They also discovered “the golden hour.” The term was coined by Dr. R. Adams Cowley, who studied accident mortality statistics and found that victims who were seen by trauma specialists within an hour of their injury were far more likely to survive. In fact, Cowley found that those patients who took more than an hour were almost certain to die. “It’s quite an abrupt shelf,” says University of Wisconsin Hospitals spokesperson Tim LeMonds, describing graphs of the patient survival rate.

“They saw that it’s ‘out-of-hospital’ time that matters,” says Daub, adding that speed can be even more helpful if the patient is bound for a facility that specializes in treating their particular problem. “If you move quickly and trauma patients are going to a trauma center, pediatric patients are going to a pediatric hospital, cardiac patients are going to a cardiac center…the results can be wonderful.”
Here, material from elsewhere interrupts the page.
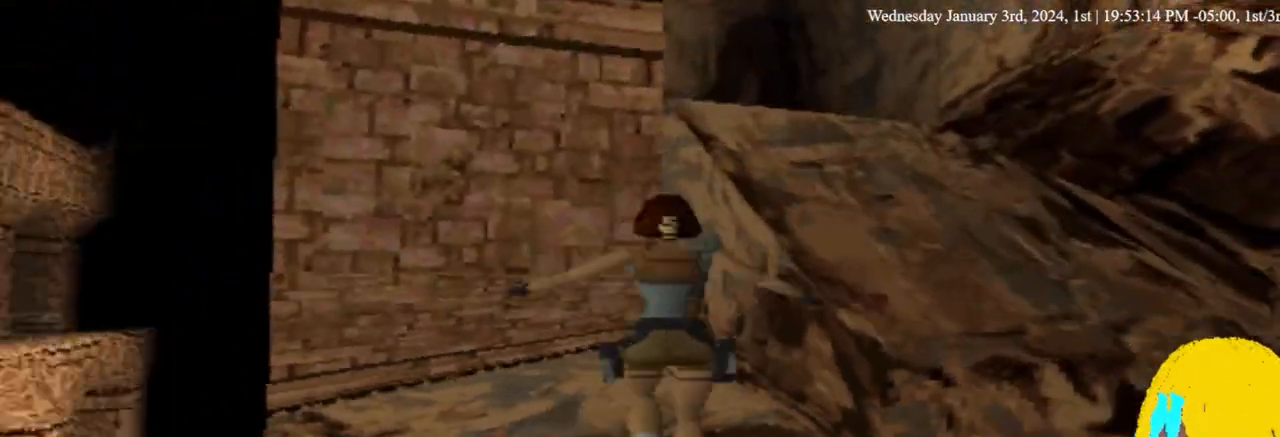
Gameplay with a controller (PlayStation layout); each line is a JSON object with the inputs held at the frame after it (dt_ms = milliseconds from this image to that frame). "events" lists button and stick changes between this image and that frame as [ms after this image, input, new state], when the widget could be followed in between. Not read: DPAD_DOWN SQUARE.
{"dt_ms": 1000, "buttons": ["DPAD_RIGHT"], "left_stick": "center", "right_stick": "center"}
Helicopters are a crucial part of the network, especially for hospitals in smaller communities like Freeport.

Working together for specialized care
“We’re certainly doing a lot,” says Denise Brook. Brook is the clinical leader of the Emergency Services Area at Freeport Memorial Hospital, and “a lot” is an understatement. “We had 26,000 patient visits [in the emergency room] in 2005,” she says.

The hospital is served by three regional helicopter ambulance services: Lifeline from OSF St. Anthony, REACT from Rockford Health System and Med Flight from the University of Wisconsin Hospitals, based out of Madison.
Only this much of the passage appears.